The Boy was a production from Spectrevision, the horror producing company headed by actor Elijah Wood. (See below for Spectrevision’s other films). Craig William MacNeill had previously co-directed the little seen horror film The Afterlight (2009) and went on to produce/direct the horror tv series Channel Zero (2016) and direct the Lizzie Borden film Lizzie (2018). The Boy played at several international film festivals, although did not receive wide release despite having a surprising number of well-known names in its cast. The possible reason for this was confusion with William Brent Bell’s much more high profile (although far less interesting) The Boy (2016) that came out ten months after.

The Boy is based on a single chapter from Miss Corpus (2006), the debut novel of Clay McLeod Chapman who also co-writes the script for the film. The novel has parallel plots that concern two men, one being Colby (played by Rainn Wilson in the film) who returns home to find his wife dead, the other a father who finds his son’s dead body. Both set out on road journeys, encountering bizarre characters along the way. The Henley Road Motel was one of these chapters in which Colby stops off at the motel on his journey and this has been expanded to become the basis of a full-length film here.

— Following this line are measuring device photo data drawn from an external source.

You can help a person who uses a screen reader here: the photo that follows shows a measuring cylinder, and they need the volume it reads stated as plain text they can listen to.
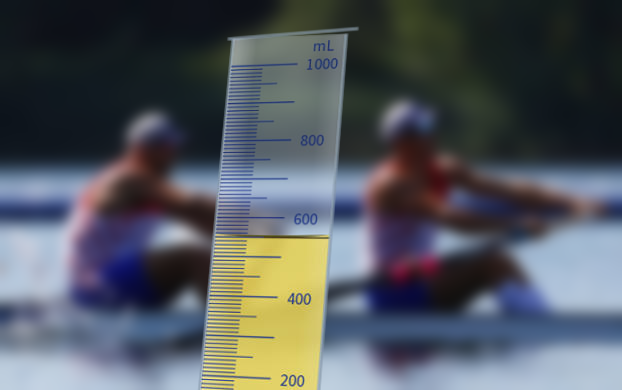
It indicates 550 mL
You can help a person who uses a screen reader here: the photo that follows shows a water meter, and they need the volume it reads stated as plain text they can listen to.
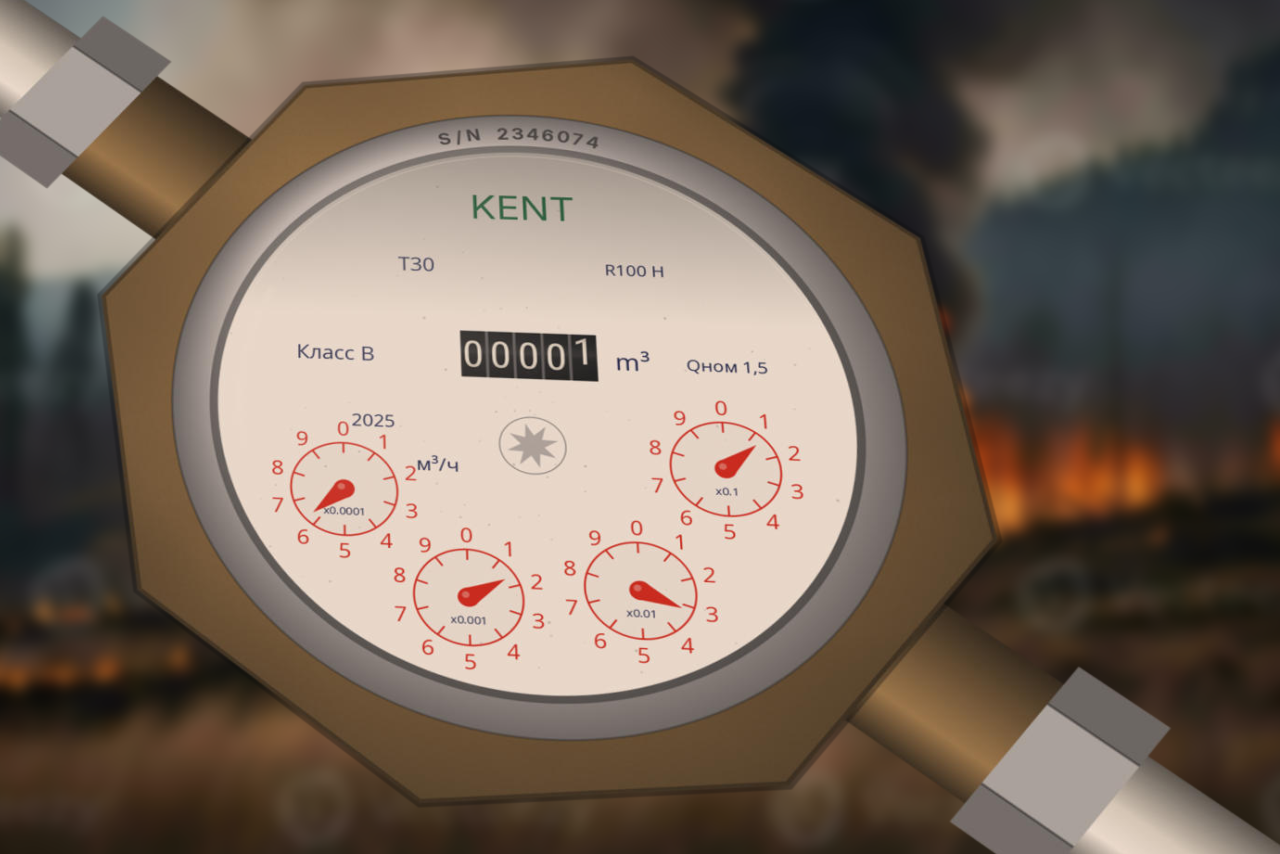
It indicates 1.1316 m³
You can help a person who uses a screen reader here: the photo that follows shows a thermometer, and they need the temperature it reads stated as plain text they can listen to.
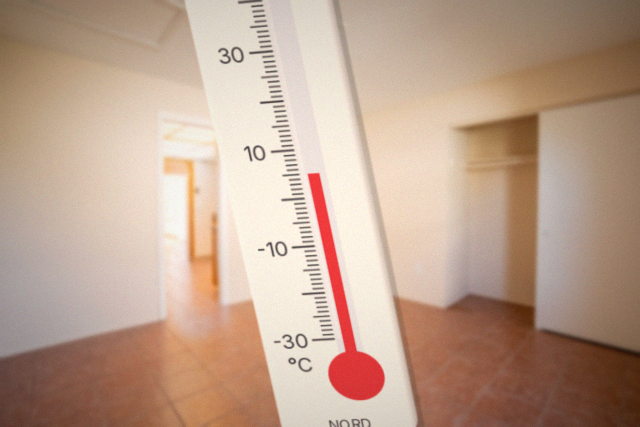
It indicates 5 °C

The Boy is a variation on the evil child thriller that we have seen numerous examples of with the likes of The Bad Seed (1956), Village of the Damned (1960), Night Hair Child (1972), Who Can Kill a Child? (1976), The Godsend (1980), Bloody Birthday (1981), Mikey (1992), The Good Son (1993), Relative Fear (1994), Daddy’s Girl (1996), Joshua (2007), The Children (2008), Case 39 (2009), We Need to Talk About Kevin (2011) and Better Watch Out (2016). (For more detail see Films About Evil Children)

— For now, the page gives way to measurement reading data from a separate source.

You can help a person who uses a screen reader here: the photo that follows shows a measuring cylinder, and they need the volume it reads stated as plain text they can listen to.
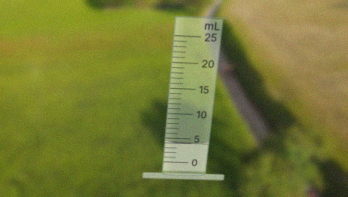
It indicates 4 mL
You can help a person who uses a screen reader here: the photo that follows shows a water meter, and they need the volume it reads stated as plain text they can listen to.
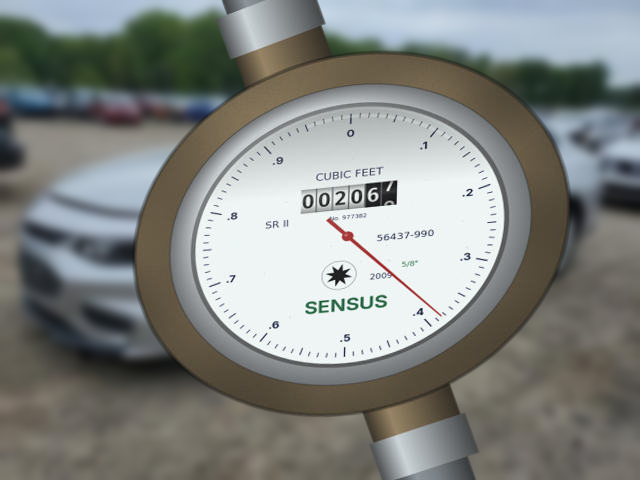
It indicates 2067.38 ft³
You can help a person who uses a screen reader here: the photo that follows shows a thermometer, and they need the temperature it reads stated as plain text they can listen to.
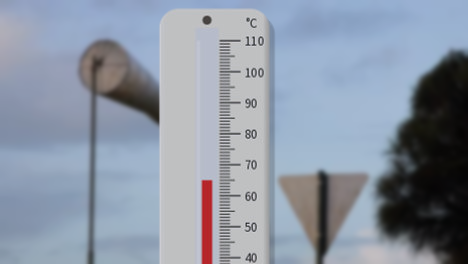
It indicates 65 °C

A psychopathic Jared Breeze in The Boy (2015)
A psychopathic Jared Breeze

Most of these others are slasher film/psycho-thrillers usually about a child creating a trail of dead bodies as the story progresses. Not to say that doesn’t happen here either but rather Craig William MacNeill gives us more a portrait of a place – an isolated backroads motel, a setting that is undeniably reminiscent of Psycho (1960). There is also something similar to the subsequent My Friend Dahmer (2017) in the portrait of the socially isolated kid collecting roadkill – both films open with scenes of the kid doing so – being obsessed with death and progressing on to next killing humans.

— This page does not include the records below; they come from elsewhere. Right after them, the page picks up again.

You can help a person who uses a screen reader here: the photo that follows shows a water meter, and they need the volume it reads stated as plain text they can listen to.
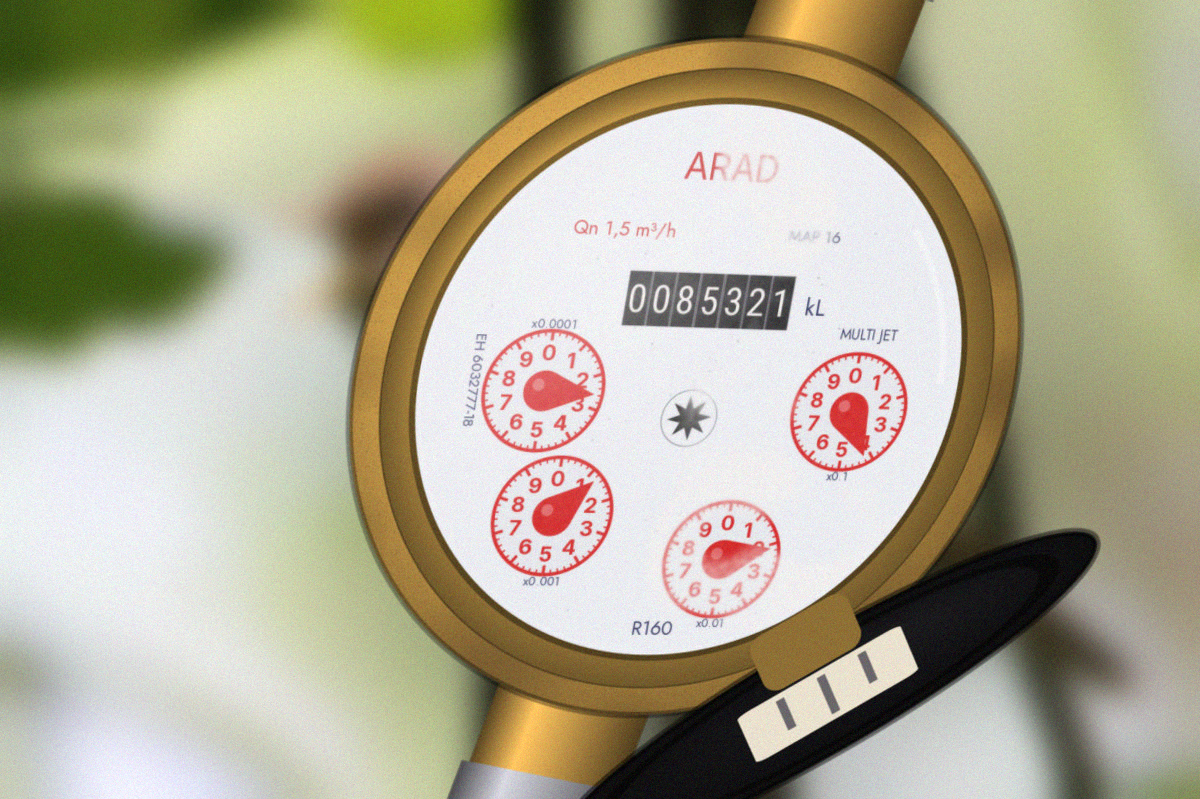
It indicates 85321.4212 kL
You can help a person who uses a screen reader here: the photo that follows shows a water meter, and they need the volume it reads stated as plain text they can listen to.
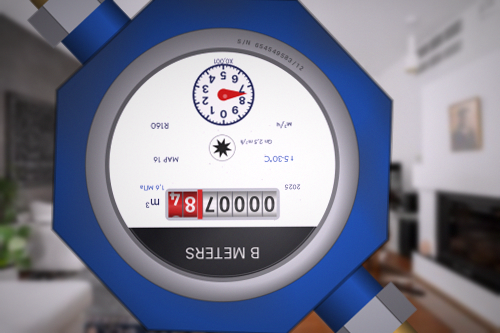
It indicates 7.837 m³
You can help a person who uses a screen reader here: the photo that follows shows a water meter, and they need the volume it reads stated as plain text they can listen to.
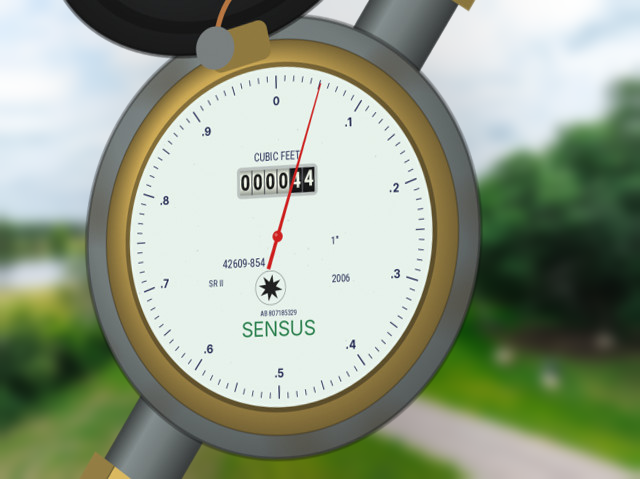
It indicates 44.05 ft³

Craig William McNeill creates a slow burn film. It is a film as much about the location, the nowhere landscape (in actuality shot in Colombia rather than Nowheresville USA) and the slow, dull buzz of summer as it is about the psychopathology of the central character. This is something that makes it immediately different to almost any other psycho child film, let alone psycho film. The first twenty minutes of the film come with barely half-a-dozen lines of dialogue, for instance. As we watch the business of the motel and Jared Breeze collecting roadkill from the nearby road, things start to seem not right – like when he deliberately places some of his chips on the road in order to kill more animals, leading to the scene where he spots a deer and then litters the road so as to lure it out there.

The chill of the film comes in the impassive blankness of Jared Breeze’s performance. You watch him not sure what he is going to do next. Equally, Craig William McNeill sits watching at a cool distance, not dramatically hyping anything. We see Jared splashing around in the swimming pool with the visiting boy before he abruptly but with calmly understated effect tries to hold the other boy’s head under the water. Or the disturbing scene where Jared, following a contretemps with his father David Morse, storms away to the chicken coop and is seen kicking one of the chickens to death (it implied solely with sound effects). The film builds to an undeniably disturbing climax.

Spectrevision have also produced other horror films such as Toad Road (2012), Cooties (2014), A Girl Walks Home Alone at Night (2014), Open Windows (2014), The Greasy Strangler (2016), Mandy (2018), Color Out of Space (2019) and Daniel Isn’t Real (2019).